Study objective: To study the dynamics of lung compartments by dynamic CT (dCT) imaging during uninterrupted pressure-controlled ventilation (PCV) and different positive end-expiratory pressure (PEEP) settings in healthy and damaged lungs.
Design: Experimental animal investigation.
Setting: Experimental animal facility of a university department.
Interventions: In seven anesthetized pigs, static inspiratory pressure volume curves were obtained to identify the individual lower inflection point (LIP) before and after saline solution lung lavage. During PCV, PEEP was adjusted 5 millibars (mbar) below the individually determined LIP (LIP − 5), at the LIP, and 5 mbar above the LIP (LIP + 5).
Measurements and results: Measurements were repeated before and after induction of lung damage. Hemodynamics, arterial and mixed venous blood gases, and dCT imaging in one juxtadiaphragmatic slice (effective temporal resolution of 100 ms) were assessed during uninterrupted PCV in series of three successive respiratory cycles. The mean fractional area (FA) of the hyperinflated lung (FA-H), mean FA of ventilated lung, mean FA of poorly ventilated lung, and mean FA of nonventilated lung (FA-NV), and the change in FA of the whole lung area (ΔFA) were compared at different PEEP settings. Calculated pulmonary shunt (Qs/Qt) was compared to FA-NV. LIP + 5 decreased the amount of atelectasis (FA-NV) and increased hyperinflation (FA-H) in healthy and injured lungs. Cyclic changes of atelectasis (ΔFA-NV) and hyperinflation (ΔFA-H) were observed in both healthy and injured lungs. In the injured but not in the healthy lungs, the amount of cyclic changes of atelectasis and hyperinflation were independent from the adjusted PEEP level. FA-NV correlated with the calculated Qs/Qt, with a slight overestimation (mean ± SEM, 2.1 ± 4.1%).
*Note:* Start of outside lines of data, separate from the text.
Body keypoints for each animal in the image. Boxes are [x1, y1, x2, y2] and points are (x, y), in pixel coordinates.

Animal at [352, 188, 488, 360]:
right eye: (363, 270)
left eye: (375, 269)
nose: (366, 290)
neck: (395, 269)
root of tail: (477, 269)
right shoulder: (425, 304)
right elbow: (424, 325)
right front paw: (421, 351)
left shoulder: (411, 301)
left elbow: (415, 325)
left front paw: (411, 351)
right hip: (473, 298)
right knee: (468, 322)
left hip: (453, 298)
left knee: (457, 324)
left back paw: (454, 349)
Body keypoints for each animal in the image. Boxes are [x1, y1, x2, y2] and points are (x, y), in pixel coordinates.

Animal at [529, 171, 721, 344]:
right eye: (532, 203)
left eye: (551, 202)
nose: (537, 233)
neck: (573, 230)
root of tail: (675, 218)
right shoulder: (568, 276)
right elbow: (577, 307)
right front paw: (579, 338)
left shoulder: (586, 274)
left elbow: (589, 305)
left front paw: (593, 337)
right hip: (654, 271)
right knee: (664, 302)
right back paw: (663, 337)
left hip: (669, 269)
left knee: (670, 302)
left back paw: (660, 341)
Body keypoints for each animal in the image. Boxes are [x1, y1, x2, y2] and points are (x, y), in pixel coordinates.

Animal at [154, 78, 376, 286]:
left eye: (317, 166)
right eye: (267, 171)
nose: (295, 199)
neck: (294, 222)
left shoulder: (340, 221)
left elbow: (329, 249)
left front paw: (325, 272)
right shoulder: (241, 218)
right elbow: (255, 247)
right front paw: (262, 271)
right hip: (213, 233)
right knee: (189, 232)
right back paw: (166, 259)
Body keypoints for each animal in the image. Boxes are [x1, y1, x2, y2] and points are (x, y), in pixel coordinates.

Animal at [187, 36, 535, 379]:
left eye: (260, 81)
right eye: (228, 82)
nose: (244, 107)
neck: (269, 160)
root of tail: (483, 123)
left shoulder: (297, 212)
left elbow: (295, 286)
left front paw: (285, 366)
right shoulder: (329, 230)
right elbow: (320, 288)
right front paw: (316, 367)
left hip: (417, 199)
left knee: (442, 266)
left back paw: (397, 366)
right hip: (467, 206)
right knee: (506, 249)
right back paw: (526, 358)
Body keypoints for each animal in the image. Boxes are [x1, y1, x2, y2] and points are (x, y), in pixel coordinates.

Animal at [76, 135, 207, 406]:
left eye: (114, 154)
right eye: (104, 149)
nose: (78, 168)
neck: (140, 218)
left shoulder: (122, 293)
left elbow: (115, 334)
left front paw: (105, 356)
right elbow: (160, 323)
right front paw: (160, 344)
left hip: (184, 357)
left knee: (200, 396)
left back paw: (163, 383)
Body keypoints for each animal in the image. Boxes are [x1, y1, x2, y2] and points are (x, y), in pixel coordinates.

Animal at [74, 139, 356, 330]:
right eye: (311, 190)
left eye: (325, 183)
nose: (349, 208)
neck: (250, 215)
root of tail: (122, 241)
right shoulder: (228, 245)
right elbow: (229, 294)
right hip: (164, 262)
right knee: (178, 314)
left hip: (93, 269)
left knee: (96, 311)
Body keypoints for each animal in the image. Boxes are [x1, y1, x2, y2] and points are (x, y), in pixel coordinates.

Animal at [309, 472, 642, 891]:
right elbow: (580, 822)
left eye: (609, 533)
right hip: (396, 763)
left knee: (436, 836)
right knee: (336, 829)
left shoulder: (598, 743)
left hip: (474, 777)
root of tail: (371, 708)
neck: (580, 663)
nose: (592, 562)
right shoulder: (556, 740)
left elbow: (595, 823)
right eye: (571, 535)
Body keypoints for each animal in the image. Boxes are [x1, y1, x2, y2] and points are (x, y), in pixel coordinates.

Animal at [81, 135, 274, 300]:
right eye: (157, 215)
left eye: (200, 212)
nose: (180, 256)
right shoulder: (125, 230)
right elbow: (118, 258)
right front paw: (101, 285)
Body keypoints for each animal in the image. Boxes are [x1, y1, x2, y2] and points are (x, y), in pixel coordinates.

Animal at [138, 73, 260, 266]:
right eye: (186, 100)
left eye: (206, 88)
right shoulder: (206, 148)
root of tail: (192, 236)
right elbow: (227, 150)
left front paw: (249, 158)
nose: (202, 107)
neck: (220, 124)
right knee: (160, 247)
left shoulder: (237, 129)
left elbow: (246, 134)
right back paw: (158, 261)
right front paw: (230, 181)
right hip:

Conclusions: dCT imaging allows the following: (1) the quantification of the extent of atelectasis, ventilated, poorly ventilated, and hyperinflated lung parenchyma during ongoing mechanical ventilation; (2) the detection and quantification of repeated recruitment and derecruitment, as well as hyperinflation; and (3) an estimation of Qs/Qt. dCT adds promising functional information for the respiratory treatment of early ARDS.